**** Estratto ****

C’è un fenomeno editoriale che negli ultimi anni è cresciuto in silenzio ma in modo potente: Gianluca Gotto. Giovane, viaggiatore, autore di libri che parlano di felicità, spiritualità, libertà. Niente frasi fatte, niente guru in cattedra: solo parole semplici, scritte bene, che arrivano dritte dove servono.
La scorsa estate ho letto quasi tutti i suoi libri. E quello che colpisce più di tutto è il tono: diretto, pulito, quasi confidenziale. Gotto scrive come se stesse parlando con te davanti a un caffè, senza mai scivolare nel moralismo, senza bacchette magiche o formule assolute. C’è un’idea di spiritualità nei suoi testi, certo, ma è una spiritualità concreta, laica, umana. Ti invita a guardarti dentro, a respirare meglio, a fare pace con quello che sei – ma non ti dice mai che sbagli.
Non è un caso se i suoi libri hanno venduto centinaia di migliaia di copie. Titoli come Quando inizia la felicità, Le coordinate della felicità, Profondo come il mare, leggero come il cielo o Verrà l’alba, starai bene sono rimasti per mesi in cima alle classifiche. Segno che c’è fame di parole che accarezzano invece di giudicare, che accompagnano invece di indicare la strada dall’alto.

**** Dati ****

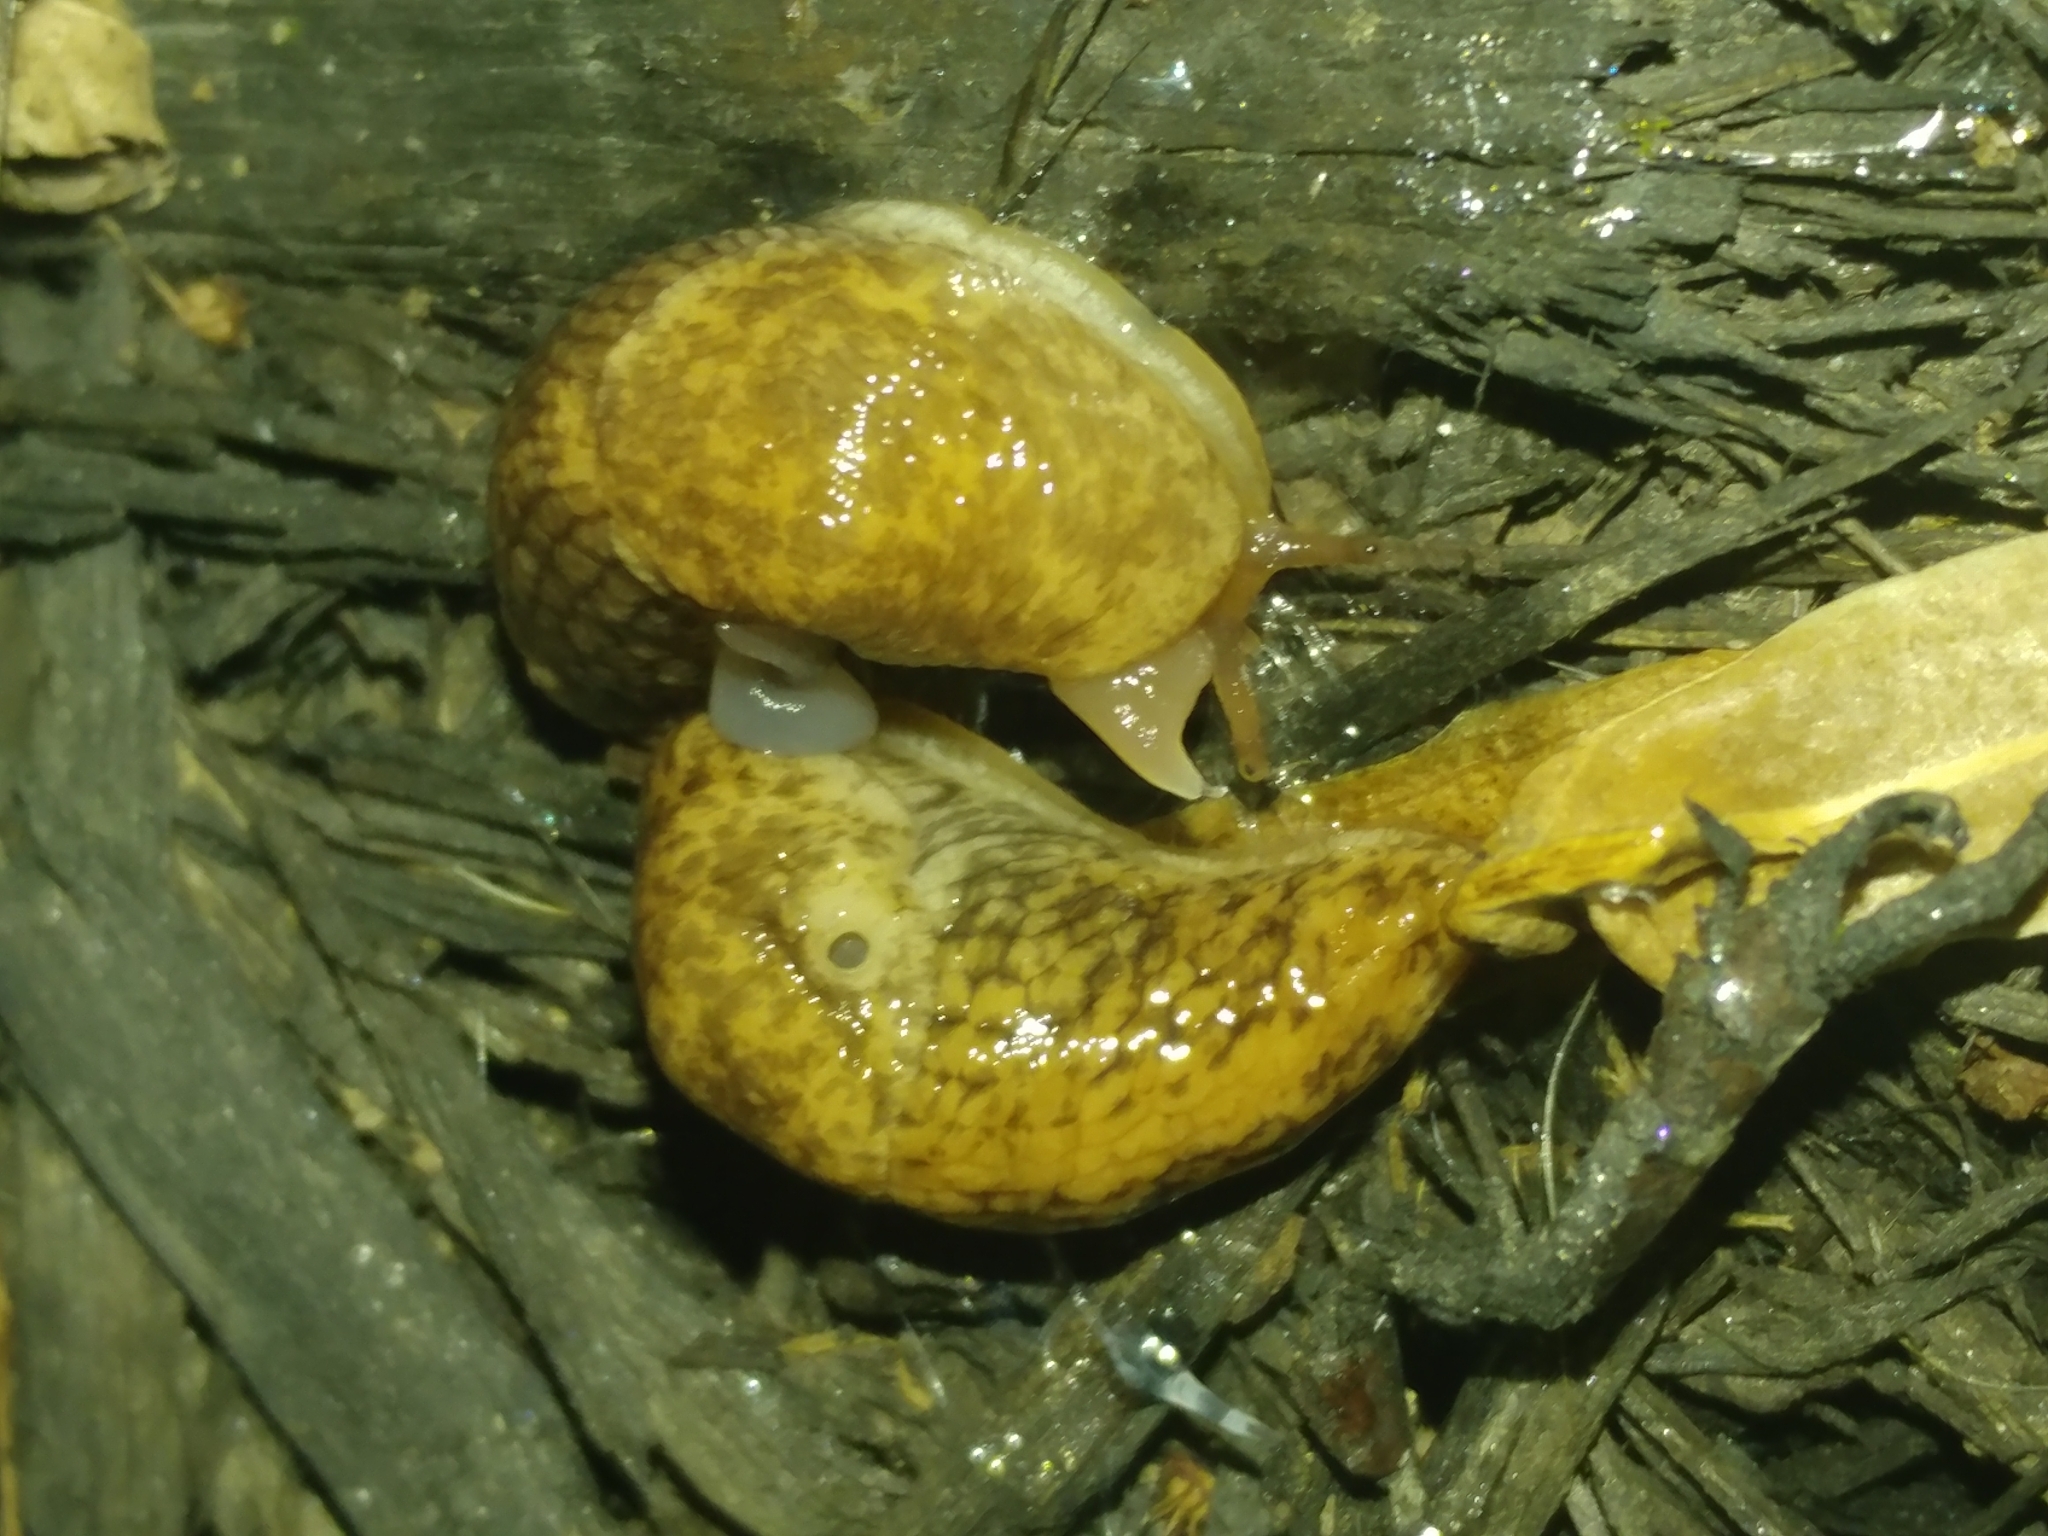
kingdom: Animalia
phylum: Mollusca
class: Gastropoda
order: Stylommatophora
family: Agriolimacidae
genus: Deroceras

****
**** Dati ****

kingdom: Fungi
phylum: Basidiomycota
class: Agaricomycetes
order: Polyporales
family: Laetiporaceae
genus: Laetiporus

****

(Compito) Continua l'estratto su Gianluca Gotto e i suoi libri a partire dall'ultima frase riportata.

(Risposta)
Nei suoi racconti si sentono l’Asia, le scelte fuori dagli schemi, la malattia vissuta come stop obbligato e rivelatore, gli incontri con chi ha saputo vivere con meno e sentire di più. Ma tutto questo non viene mai mostrato come esibizione di spiritualità alternativa o fuga dalla realtà: è vita, semplicemente. Vita che capita, e che può insegnare qualcosa solo se la si ascolta.
Certo, a tratti alcune riflessioni si ripetono, qualche concetto torna più volte – il senso di colpa, la paura del giudizio, il bisogno di rallentare – ma è anche questo il bello: sembrano promemoria scritti con dolcezza, come quei post-it che ognuno vorrebbe trovare sulla scrivania quando la testa gira troppo veloce.
Gianluca Gotto è riuscito in qualcosa di raro: scrivere libri che vendono tanto e aiutano davvero, senza mai sembrare una predica, una lezione o una moda. È una voce gentile in un mondo che urla. E ogni tanto, tra un libro e l’altro, fa bene sentire qualcuno che ti dice, con semplicità: “puoi stare bene, anche così”.